Kedaulatan juga didefinisikan oleh H Steinberger sebagai otoritas

tertinggi yang dipegang oleh seseorang ataupun suatu institusi. Dengan kata

lain kedaulatan dideskripsikan sebagai berikut:

Kedaulatan adalah kekuasaan tertinggi, kewenangan dan/atau

yurisdiksi atas orang-orang dan suatu wilayah. Tidak ada orang lain,

kelompok, suku atau negara dapat memberitahu entitas yang

berdaulat apa yang harus dilakukan dengan tanah dan/atau orang-

orang. Sebuah entitas berdaulat dapat memutuskan dan mengelola

hukum sendiri, dapat menentukan penggunaan tanah dan dapat

melakukan cukup banyak seperti itu menyenangkan, bebas dari

pengaruh eksternal dalam keterbatasan hukum Internasional.

Sovereignty is the ultimate power, authority. No other person, group,

tribe or state can tell a sovereign entity what to do with its land and/or

people. A sovereign entity can decide and administer its own laws, can

determine the use of its land and can do pretty much as it pleases, free of

external influence within the limitations of international law.

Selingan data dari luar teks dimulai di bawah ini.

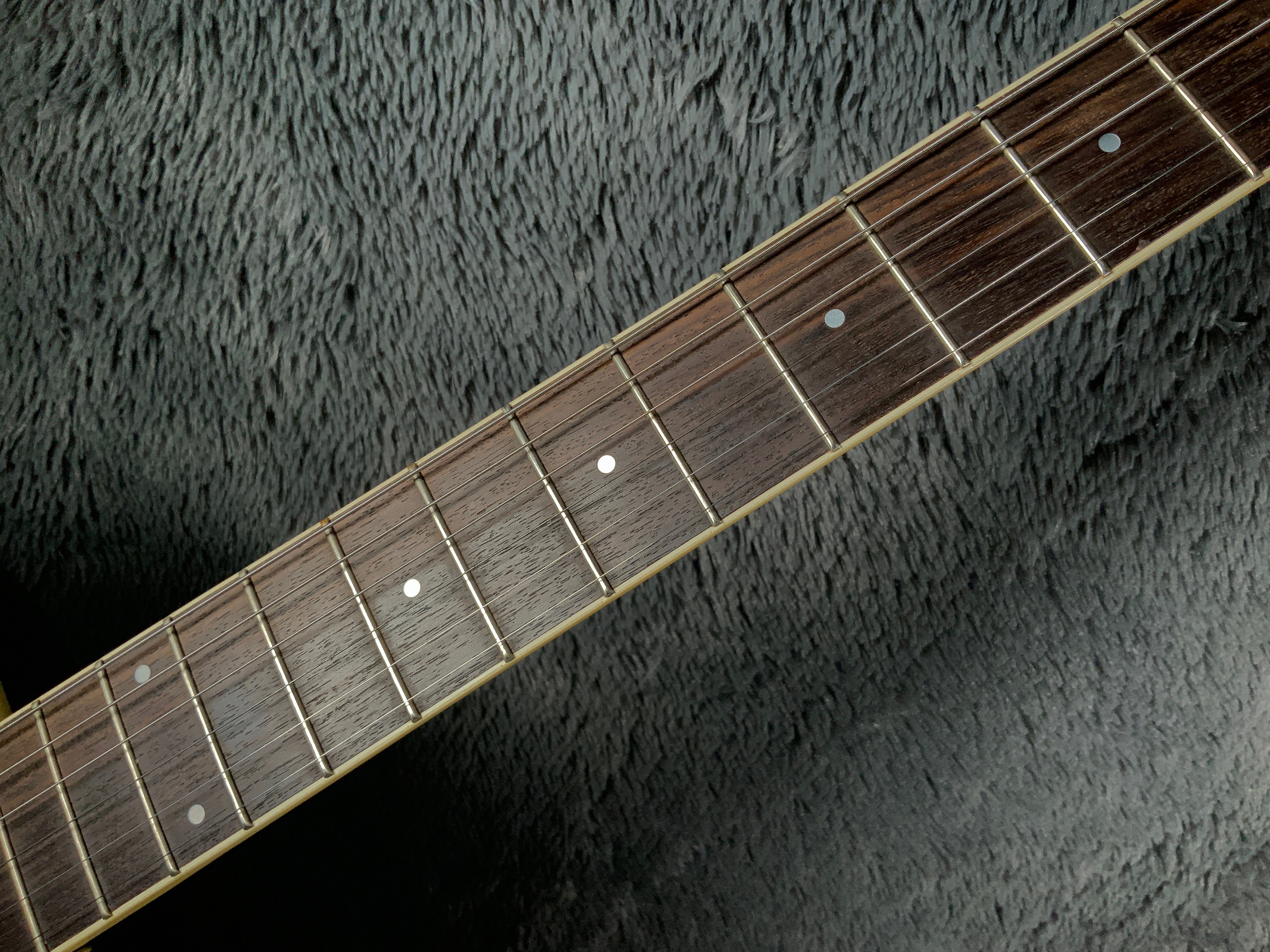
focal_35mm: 29
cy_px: 476
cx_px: 635
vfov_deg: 48.2
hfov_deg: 61.7
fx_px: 1064
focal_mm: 3
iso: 32
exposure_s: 1/312
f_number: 1.8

Negara dapat berdiri dan memiliki kedaulatan karena adanya suatu

wilayah, dimana negara yang didalamnya berisikan penduduk yang tunduk

pada pemerintah di wilayah tersebut harus dijaga dan dilindungi. Adanya

penguasa wilayah maka negara memiliki yuridiksi dan berhak mengambil

tindakan dalam wilayah teritorialnya, hal ini tentunya sudah disetujui oleh

negara lain dan merupakan salah satu syarat untuk mendapatkan suatu

kemerdekaan. Negara tidak dapat memiliki yuridiksi eksklusif jika sudah

keluar dari wilayahnya, karena hal tersebut dapat mengganggu kedaulatan

negara lain. Suatu negara hanya dapat menerapkan yuridiksi ekslusifnya dalam

wilayahnya sendiri. (Jefirstson Frans Arnold Pengau, 2015: Hal 12-13)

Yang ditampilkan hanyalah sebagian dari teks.